• ABOUT THIS TASK: Every entry below should be transcribed exactly; pictures stay out of the copy.

##############################

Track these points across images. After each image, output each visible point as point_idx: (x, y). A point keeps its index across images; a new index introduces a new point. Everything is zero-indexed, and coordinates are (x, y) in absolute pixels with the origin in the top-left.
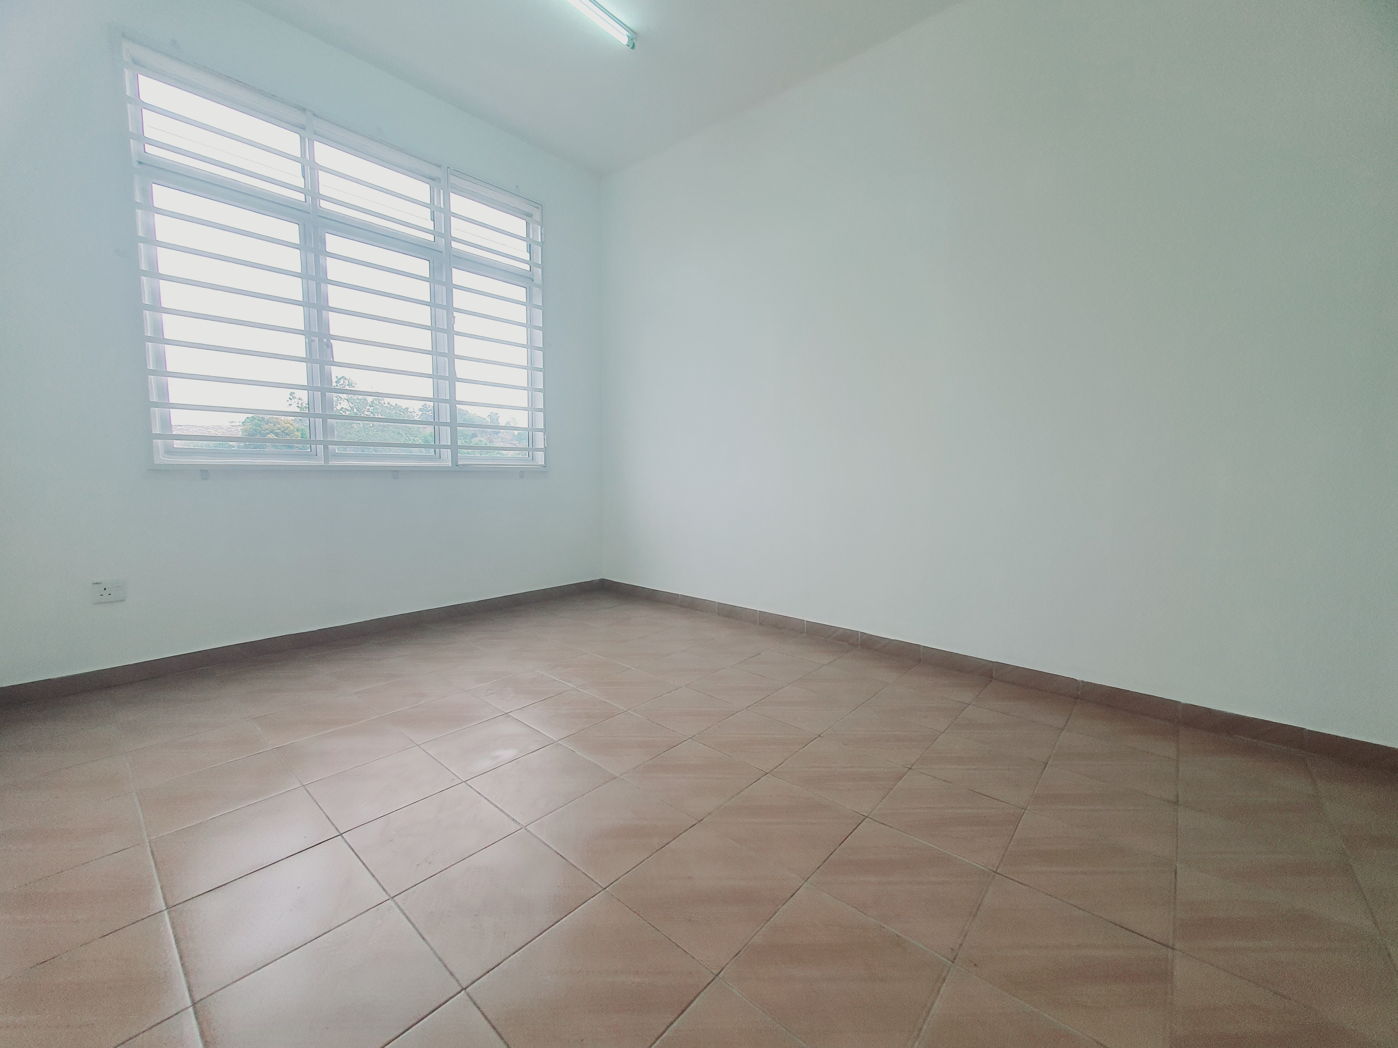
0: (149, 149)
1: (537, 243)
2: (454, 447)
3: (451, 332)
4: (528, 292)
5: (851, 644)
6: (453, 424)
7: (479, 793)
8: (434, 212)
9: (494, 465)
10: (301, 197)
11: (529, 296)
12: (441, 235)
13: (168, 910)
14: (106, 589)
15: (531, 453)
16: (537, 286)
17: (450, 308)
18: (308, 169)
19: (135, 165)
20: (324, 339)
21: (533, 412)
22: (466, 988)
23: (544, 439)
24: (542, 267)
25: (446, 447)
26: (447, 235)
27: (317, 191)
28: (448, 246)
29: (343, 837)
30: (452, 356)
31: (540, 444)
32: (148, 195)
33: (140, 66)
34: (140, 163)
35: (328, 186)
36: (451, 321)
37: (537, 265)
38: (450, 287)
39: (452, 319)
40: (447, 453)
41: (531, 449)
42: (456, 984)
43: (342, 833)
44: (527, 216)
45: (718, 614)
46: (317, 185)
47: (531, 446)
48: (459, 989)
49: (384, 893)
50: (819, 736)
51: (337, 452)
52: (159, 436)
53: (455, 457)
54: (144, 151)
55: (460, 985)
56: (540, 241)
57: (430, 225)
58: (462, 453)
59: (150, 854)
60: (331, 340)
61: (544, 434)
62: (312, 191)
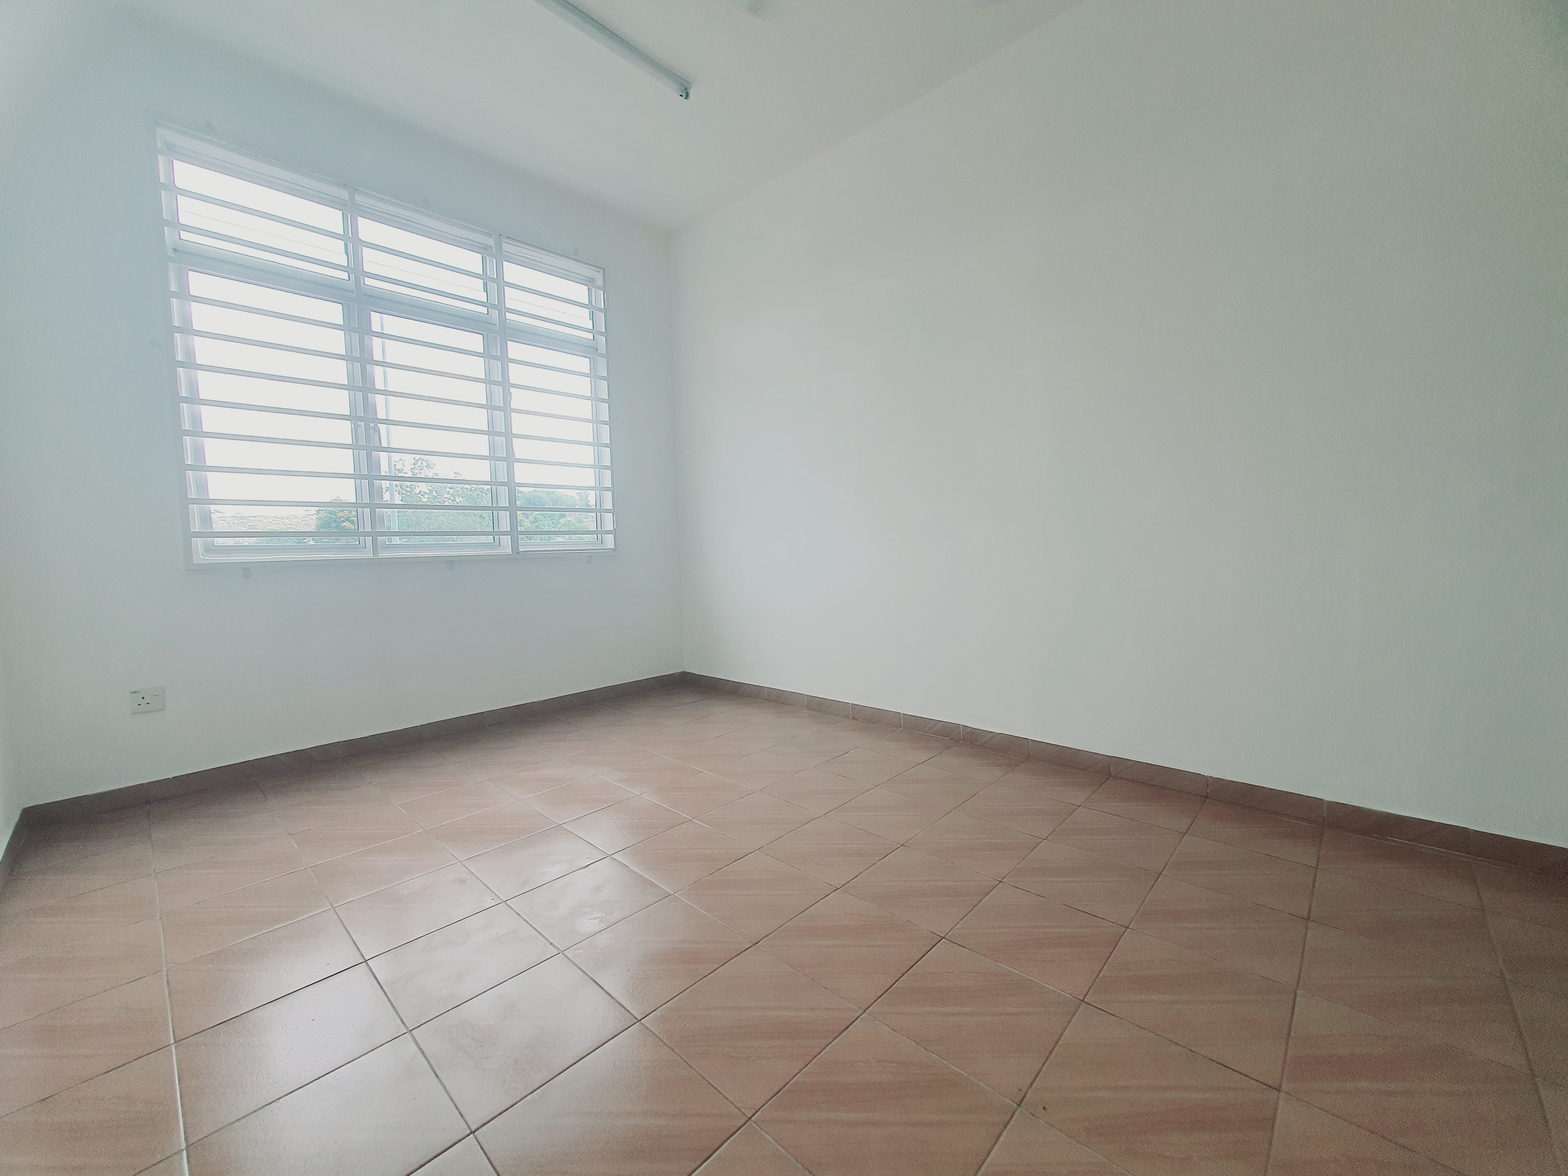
0: (185, 235)
1: (600, 309)
2: (514, 533)
3: (507, 409)
4: (592, 363)
5: (953, 739)
6: (512, 509)
7: (519, 914)
8: (486, 282)
9: (558, 550)
10: (345, 276)
11: (593, 367)
12: (494, 307)
13: (176, 1044)
14: (145, 698)
15: (599, 536)
16: (602, 355)
17: (505, 384)
18: (350, 245)
19: (170, 253)
20: (371, 424)
21: (601, 491)
22: (475, 1131)
23: (613, 520)
24: (606, 334)
25: (505, 533)
26: (501, 307)
27: (361, 268)
28: (503, 319)
29: (368, 965)
30: (509, 435)
31: (609, 525)
32: (184, 284)
33: (173, 152)
34: (175, 250)
35: (372, 261)
36: (507, 396)
37: (601, 333)
38: (504, 359)
39: (509, 396)
40: (506, 540)
41: (600, 532)
42: (465, 1126)
43: (367, 959)
44: (589, 282)
45: (808, 708)
46: (361, 261)
47: (599, 529)
48: (468, 1132)
49: (402, 1026)
50: (902, 845)
51: (387, 543)
52: (199, 535)
53: (515, 544)
54: (179, 238)
55: (470, 1129)
56: (603, 307)
57: (483, 297)
58: (522, 539)
59: (166, 983)
60: (378, 424)
61: (613, 515)
62: (356, 268)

##############################

• RESPONSE:
Track these points across images. After each image, output each visible point as point_idx: (x, y). A point keeps its index across images; a new index introduces a new point. Everything is zero-indexed, and coordinates are (x, y) in absolute pixels with the origin in the top-left.
0: (149, 149)
1: (537, 243)
2: (454, 447)
3: (451, 332)
4: (528, 292)
5: (851, 644)
6: (453, 424)
7: (479, 793)
8: (434, 212)
9: (494, 465)
10: (301, 197)
11: (529, 296)
12: (441, 235)
13: (168, 910)
14: (106, 589)
15: (531, 453)
16: (537, 286)
17: (450, 308)
18: (308, 169)
19: (135, 165)
20: (324, 339)
21: (533, 412)
22: (466, 988)
23: (544, 439)
24: (542, 267)
25: (446, 447)
26: (447, 235)
27: (317, 191)
28: (448, 246)
29: (343, 837)
30: (452, 356)
31: (540, 444)
32: (148, 195)
33: (140, 66)
34: (140, 163)
35: (328, 186)
36: (451, 321)
37: (537, 265)
38: (450, 287)
39: (452, 319)
40: (447, 453)
41: (531, 449)
42: (456, 984)
43: (342, 833)
44: (527, 216)
45: (718, 614)
46: (317, 185)
47: (531, 446)
48: (459, 989)
49: (384, 893)
50: (819, 736)
51: (337, 452)
52: (159, 436)
53: (455, 457)
54: (144, 151)
55: (460, 985)
56: (540, 241)
57: (430, 225)
58: (462, 453)
59: (150, 854)
60: (331, 340)
61: (544, 434)
62: (312, 191)
0: (185, 235)
1: (600, 309)
2: (514, 533)
3: (507, 409)
4: (592, 363)
5: (953, 739)
6: (512, 509)
7: (519, 914)
8: (486, 282)
9: (558, 550)
10: (345, 276)
11: (593, 367)
12: (494, 307)
13: (176, 1044)
14: (145, 698)
15: (599, 536)
16: (602, 355)
17: (505, 384)
18: (350, 245)
19: (170, 253)
20: (371, 424)
21: (601, 491)
22: (475, 1131)
23: (613, 520)
24: (606, 334)
25: (505, 533)
26: (501, 307)
27: (361, 268)
28: (503, 319)
29: (368, 965)
30: (509, 435)
31: (609, 525)
32: (184, 284)
33: (173, 152)
34: (175, 250)
35: (372, 261)
36: (507, 396)
37: (601, 333)
38: (504, 359)
39: (509, 396)
40: (506, 540)
41: (600, 532)
42: (465, 1126)
43: (367, 959)
44: (589, 282)
45: (808, 708)
46: (361, 261)
47: (599, 529)
48: (468, 1132)
49: (402, 1026)
50: (902, 845)
51: (387, 543)
52: (199, 535)
53: (515, 544)
54: (179, 238)
55: (470, 1129)
56: (603, 307)
57: (483, 297)
58: (522, 539)
59: (166, 983)
60: (378, 424)
61: (613, 515)
62: (356, 268)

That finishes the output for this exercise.